# 25 merc 2 stroke on a 14ft mitchell



## SilentHunter (Jun 14, 2010)

So i have a 14 foot mitchell style skiff. i was wondering what prop would suit me best while using a 1993 25 two stroke tiller mercury. i will be using a bobs manual jackplate.

"figure decks and floor with 2 people and a battery 6 gallllons of fuel and gear"


----------



## cutrunner (Jun 8, 2010)

The prop thats already on it is probably going to be the one you wanna use


----------



## Rediculous (May 5, 2012)

I have an 04 25 merc on my 14' johnson. It had like a 13p on it when I got it, and flew. A bit over 30mph. I put an 11p on it, and it does 28 fully loaded with 2 guys. I rarely go over 23mph, cause I rarely travel farther than 2 or 3 miles from any ramp.

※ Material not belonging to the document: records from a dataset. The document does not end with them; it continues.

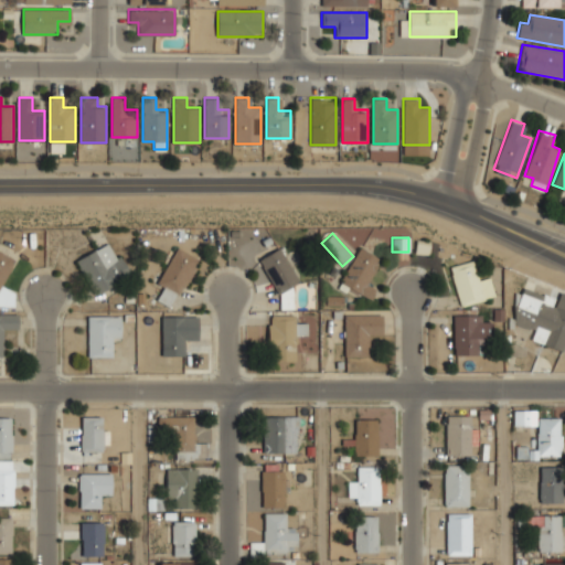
[(76,259),(95,295),(131,274),(112,240),(76,259)]
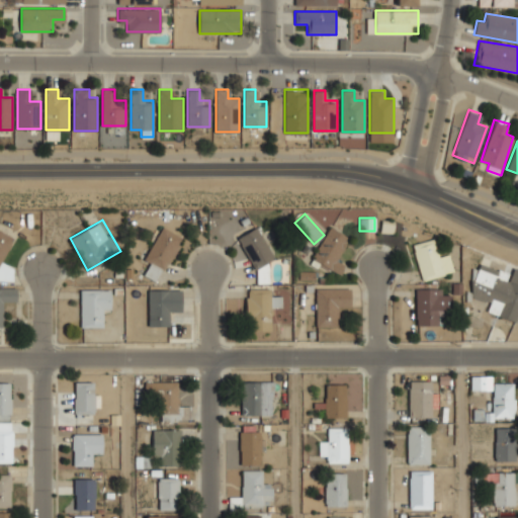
[(183,237),(164,226),(150,249),(145,246),(140,256),(151,263),(145,274),(158,281),(183,237)]
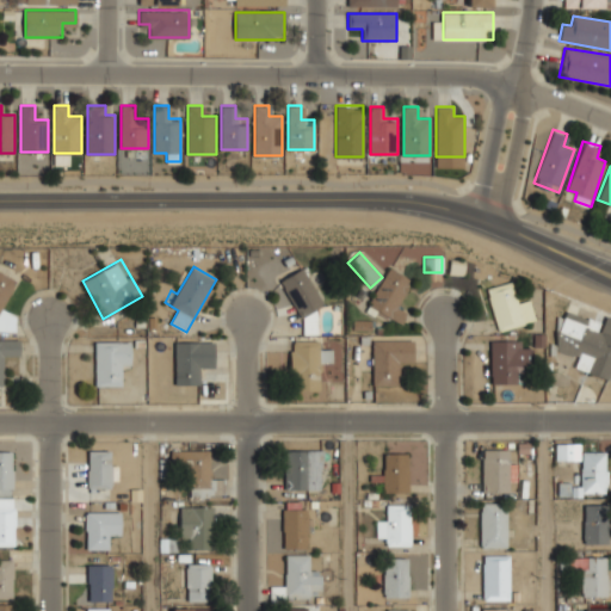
[(413,281),(390,266),(368,306),(400,325),(407,312),(397,306),(413,281)]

And it seems any time I'm cruising around at 30mph, I hit a freaking manatee.


----------



## SilentHunter (Jun 14, 2010)

call thoes speedbumps around here.....

anyone els have experience?


----------



## Snookdaddy (Jan 5, 2008)

13" pitch SS Vengeance is what I use on my Waterman 16'.. Perfect prop for my skiff and a 13" pitch should be money for your skiff.


----------



## SilentHunter (Jun 14, 2010)

if i was to spend the money on a cupped ss prop. whats my best bet? i know everyone has there favorite... but whats the best bang for the buck

and is there an advantage to 4 blade vs 3?

cupped or not cupped?

i will be running manual jackplate with bobs machine tru tracker. trying to maximize my 25 on a 14 ft skiff. holeshot on such a small boat isnt important to me... top speed is nice but i would like the most speed with 2 anglers and gear. we run some distances down here ft pierce to hobesound


----------



## fennellaustin (Apr 3, 2013)

running an ss prop can be risky on a small skiff in shallow water. if you hit the bottom hard or a hard object it wont bend the prop ,it may damage the gears or shaft. they have no give and for a small skiff you wont see any more performace or benifits, just a harder hit on the wallet.


----------